- **CONSIGNE 1**: D'après le texte sur la muséalisation, quelles sont les opérations habituelles de la muséalisation ?
- **CONSIGNE 2**: Résumez sous forme de liste le paragraphe du texte sur la muséalisation qui commence par « En ce qui a trait aux processus harmonisés », en gardant ses idées principales.

- **EXTRAIT DU TEXTE**:

^^^^^^^^

Les processus de la muséalisation
En ce qui a trait aux processus harmonisés de la muséalisation, il est pertinent de constater que plusieurs modèles existent. Ceci met en évidence l’intérêt des institutions pour la muséalisation de la cyberœuvre. Il est à noter que l’harmonisation des modèles a pu démontrer une compatibilité du processus entre la cyberœuvre et l’œuvre d’art en général. Les entretiens ont pu démontrer que les activités des musées liées à la sélection et à la recherche font partie d’un plan de muséalisation, alors que les centres d’archives, même en procédant à des activités similaires, n’encadrent pas celle-ci dans un processus global. Tout en faisant preuve de flexibilité, comme la définition de la cyberœuvre est multiple, la meilleure pratique quant à sa muséalisation est de s’en tenir aux opérations habituelles de celle-ci, soit la sélection, la recherche et la présentation. Cela permet de rendre cet objet documenté, inaliénable et possédant une identité structurelle, contextuelle et fonctionnelle (Mairesse, 2011).

^^^^^^^^

- **LIGNES FOURNIES**:

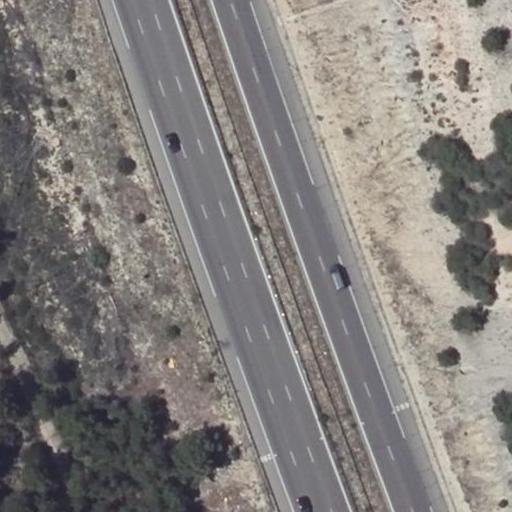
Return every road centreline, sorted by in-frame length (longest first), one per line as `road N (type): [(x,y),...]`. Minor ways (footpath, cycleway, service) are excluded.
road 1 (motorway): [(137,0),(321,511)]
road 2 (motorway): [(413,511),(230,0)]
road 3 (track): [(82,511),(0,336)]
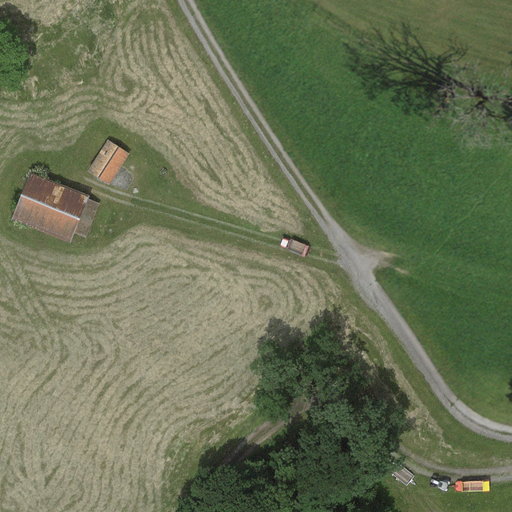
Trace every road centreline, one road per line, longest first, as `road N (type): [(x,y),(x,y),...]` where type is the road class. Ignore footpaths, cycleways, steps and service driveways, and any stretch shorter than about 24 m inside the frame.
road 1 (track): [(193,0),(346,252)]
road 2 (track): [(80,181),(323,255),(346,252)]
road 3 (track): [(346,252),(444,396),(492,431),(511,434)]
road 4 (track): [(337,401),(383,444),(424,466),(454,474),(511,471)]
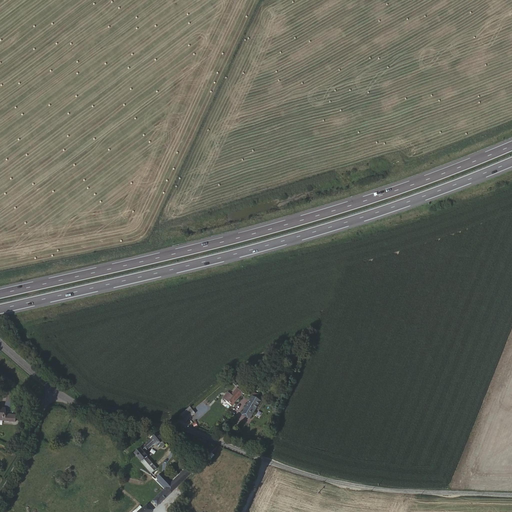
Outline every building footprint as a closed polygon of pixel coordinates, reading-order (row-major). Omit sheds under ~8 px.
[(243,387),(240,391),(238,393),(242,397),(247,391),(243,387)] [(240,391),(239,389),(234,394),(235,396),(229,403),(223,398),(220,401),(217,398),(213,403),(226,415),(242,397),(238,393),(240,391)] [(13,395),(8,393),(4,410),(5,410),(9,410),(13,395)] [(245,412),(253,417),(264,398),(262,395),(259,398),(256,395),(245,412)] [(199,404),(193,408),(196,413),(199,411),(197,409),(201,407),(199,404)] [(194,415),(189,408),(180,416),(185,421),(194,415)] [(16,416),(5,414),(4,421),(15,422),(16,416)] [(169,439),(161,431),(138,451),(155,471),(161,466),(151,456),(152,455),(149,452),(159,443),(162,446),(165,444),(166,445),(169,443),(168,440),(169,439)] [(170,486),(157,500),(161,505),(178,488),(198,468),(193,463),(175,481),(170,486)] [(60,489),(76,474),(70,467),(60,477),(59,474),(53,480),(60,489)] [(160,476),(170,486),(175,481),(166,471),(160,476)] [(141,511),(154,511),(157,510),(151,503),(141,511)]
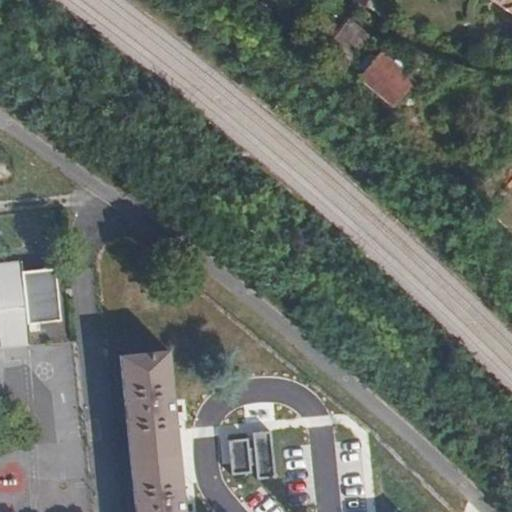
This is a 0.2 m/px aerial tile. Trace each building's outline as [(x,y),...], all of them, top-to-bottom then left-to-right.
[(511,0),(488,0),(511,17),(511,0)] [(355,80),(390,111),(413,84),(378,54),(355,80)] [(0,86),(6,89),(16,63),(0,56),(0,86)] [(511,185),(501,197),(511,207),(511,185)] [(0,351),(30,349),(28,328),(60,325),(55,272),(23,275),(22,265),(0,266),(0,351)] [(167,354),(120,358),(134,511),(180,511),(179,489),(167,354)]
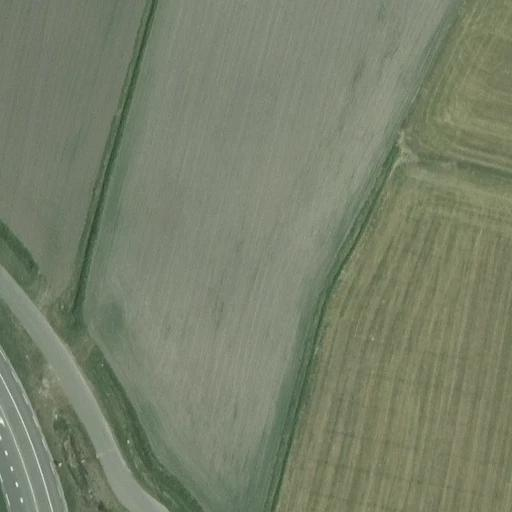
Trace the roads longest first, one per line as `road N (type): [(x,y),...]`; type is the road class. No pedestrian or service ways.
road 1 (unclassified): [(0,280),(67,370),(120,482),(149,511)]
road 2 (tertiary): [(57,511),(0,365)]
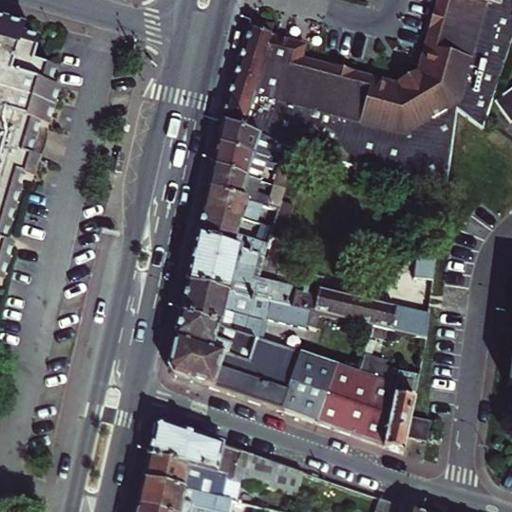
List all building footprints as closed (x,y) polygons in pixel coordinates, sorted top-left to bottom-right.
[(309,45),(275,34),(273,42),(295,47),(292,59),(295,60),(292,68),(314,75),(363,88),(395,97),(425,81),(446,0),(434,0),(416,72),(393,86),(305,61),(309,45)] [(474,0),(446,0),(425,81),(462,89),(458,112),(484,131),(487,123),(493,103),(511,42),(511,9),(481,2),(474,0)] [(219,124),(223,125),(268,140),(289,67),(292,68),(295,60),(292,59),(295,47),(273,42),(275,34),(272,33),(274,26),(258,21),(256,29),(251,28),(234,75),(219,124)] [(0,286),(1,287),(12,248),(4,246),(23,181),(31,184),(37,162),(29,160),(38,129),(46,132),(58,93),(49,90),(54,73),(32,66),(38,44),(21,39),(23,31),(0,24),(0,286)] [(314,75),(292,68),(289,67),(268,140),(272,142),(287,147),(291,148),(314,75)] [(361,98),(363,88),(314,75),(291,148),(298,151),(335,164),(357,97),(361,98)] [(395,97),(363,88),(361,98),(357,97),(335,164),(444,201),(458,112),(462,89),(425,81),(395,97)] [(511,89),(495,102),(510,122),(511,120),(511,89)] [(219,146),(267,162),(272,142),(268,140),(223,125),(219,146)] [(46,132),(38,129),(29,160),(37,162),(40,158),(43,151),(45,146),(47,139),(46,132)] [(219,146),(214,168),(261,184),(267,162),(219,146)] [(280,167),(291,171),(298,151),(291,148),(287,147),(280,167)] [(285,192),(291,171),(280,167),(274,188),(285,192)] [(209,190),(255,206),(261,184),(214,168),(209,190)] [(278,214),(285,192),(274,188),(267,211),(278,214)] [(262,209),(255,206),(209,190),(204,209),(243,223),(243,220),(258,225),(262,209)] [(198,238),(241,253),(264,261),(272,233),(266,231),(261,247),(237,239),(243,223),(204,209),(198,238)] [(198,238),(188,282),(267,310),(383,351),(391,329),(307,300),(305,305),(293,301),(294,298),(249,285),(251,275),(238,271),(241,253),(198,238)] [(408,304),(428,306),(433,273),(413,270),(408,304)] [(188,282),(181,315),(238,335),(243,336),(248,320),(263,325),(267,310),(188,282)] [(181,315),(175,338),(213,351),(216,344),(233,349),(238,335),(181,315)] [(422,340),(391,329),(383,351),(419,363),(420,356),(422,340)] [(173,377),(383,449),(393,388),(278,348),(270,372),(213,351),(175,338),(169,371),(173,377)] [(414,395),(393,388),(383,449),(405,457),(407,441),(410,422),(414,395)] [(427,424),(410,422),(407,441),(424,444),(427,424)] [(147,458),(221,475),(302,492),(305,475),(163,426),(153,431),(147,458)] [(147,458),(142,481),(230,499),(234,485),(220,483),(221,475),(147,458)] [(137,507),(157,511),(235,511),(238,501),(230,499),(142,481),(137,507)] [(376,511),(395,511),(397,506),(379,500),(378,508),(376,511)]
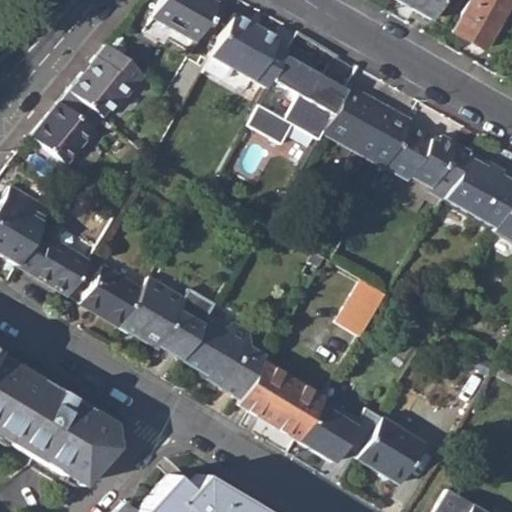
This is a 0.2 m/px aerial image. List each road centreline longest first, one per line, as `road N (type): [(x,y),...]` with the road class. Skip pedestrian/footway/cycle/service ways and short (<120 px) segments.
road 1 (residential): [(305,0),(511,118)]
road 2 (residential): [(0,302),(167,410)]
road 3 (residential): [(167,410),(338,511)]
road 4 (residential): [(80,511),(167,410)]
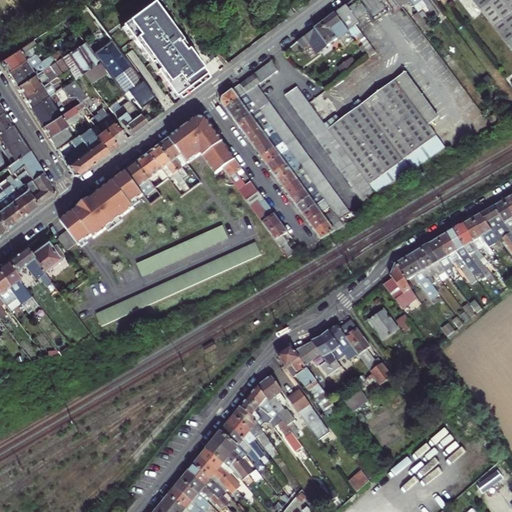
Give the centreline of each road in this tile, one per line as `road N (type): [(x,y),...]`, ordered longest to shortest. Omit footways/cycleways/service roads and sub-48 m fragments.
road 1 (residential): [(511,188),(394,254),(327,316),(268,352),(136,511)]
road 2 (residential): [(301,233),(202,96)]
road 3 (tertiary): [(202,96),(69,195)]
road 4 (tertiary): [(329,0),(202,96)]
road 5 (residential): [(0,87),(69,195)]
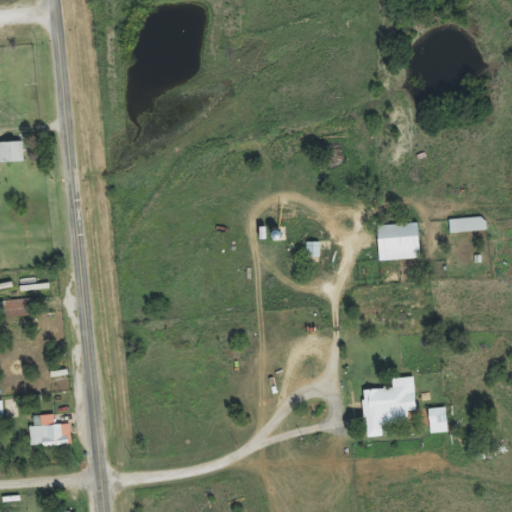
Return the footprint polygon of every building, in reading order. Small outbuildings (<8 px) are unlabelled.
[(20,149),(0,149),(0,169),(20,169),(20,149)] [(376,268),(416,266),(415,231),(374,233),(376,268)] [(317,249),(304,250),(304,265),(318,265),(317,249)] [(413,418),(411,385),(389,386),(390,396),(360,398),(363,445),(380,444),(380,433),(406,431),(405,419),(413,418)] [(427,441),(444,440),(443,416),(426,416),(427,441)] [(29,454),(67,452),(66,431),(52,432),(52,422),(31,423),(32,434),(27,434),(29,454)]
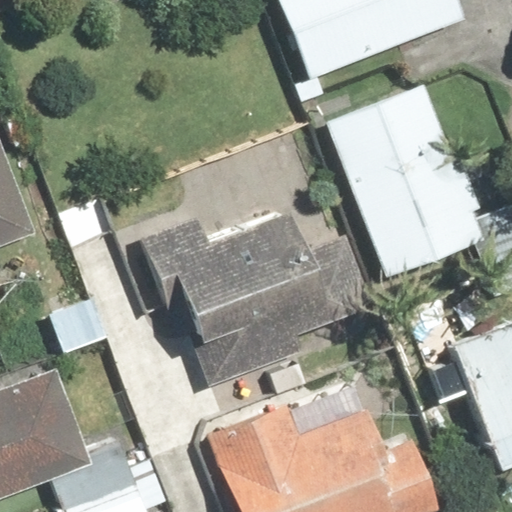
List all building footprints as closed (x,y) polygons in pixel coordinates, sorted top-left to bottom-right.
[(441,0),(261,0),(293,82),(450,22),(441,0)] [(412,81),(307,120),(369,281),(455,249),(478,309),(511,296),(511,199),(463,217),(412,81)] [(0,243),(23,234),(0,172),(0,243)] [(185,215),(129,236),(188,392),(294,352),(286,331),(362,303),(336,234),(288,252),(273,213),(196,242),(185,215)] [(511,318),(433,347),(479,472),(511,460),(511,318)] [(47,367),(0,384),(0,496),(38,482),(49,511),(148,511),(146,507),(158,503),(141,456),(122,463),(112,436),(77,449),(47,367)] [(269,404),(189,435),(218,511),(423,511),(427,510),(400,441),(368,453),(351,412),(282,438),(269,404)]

^^^^^^^^

- **BONNE RÉPONSE 1**: La sélection, la recherche et la présentation.

- **BONNE RÉPONSE 2**:
- Plusieurs modèles de processus de muséalisation existent, ce qui montre l'intérêt des institutions pour la muséalisation de la cyberœuvre.
- Leur harmonisation a montré que le processus est compatible entre la cyberœuvre et l'œuvre d'art en général.
- Dans les musées, la sélection et la recherche font partie d'un plan de muséalisation. Les centres d'archives font des activités semblables, mais sans les inscrire dans un processus global.
- La définition de la cyberœuvre est multiple. Il faut donc rester souple, mais le mieux est de s'en tenir aux opérations habituelles : sélection, recherche et présentation.
- Ainsi, l'objet est documenté et inaliénable, et il a une identité structurelle, contextuelle et fonctionnelle (Mairesse, 2011).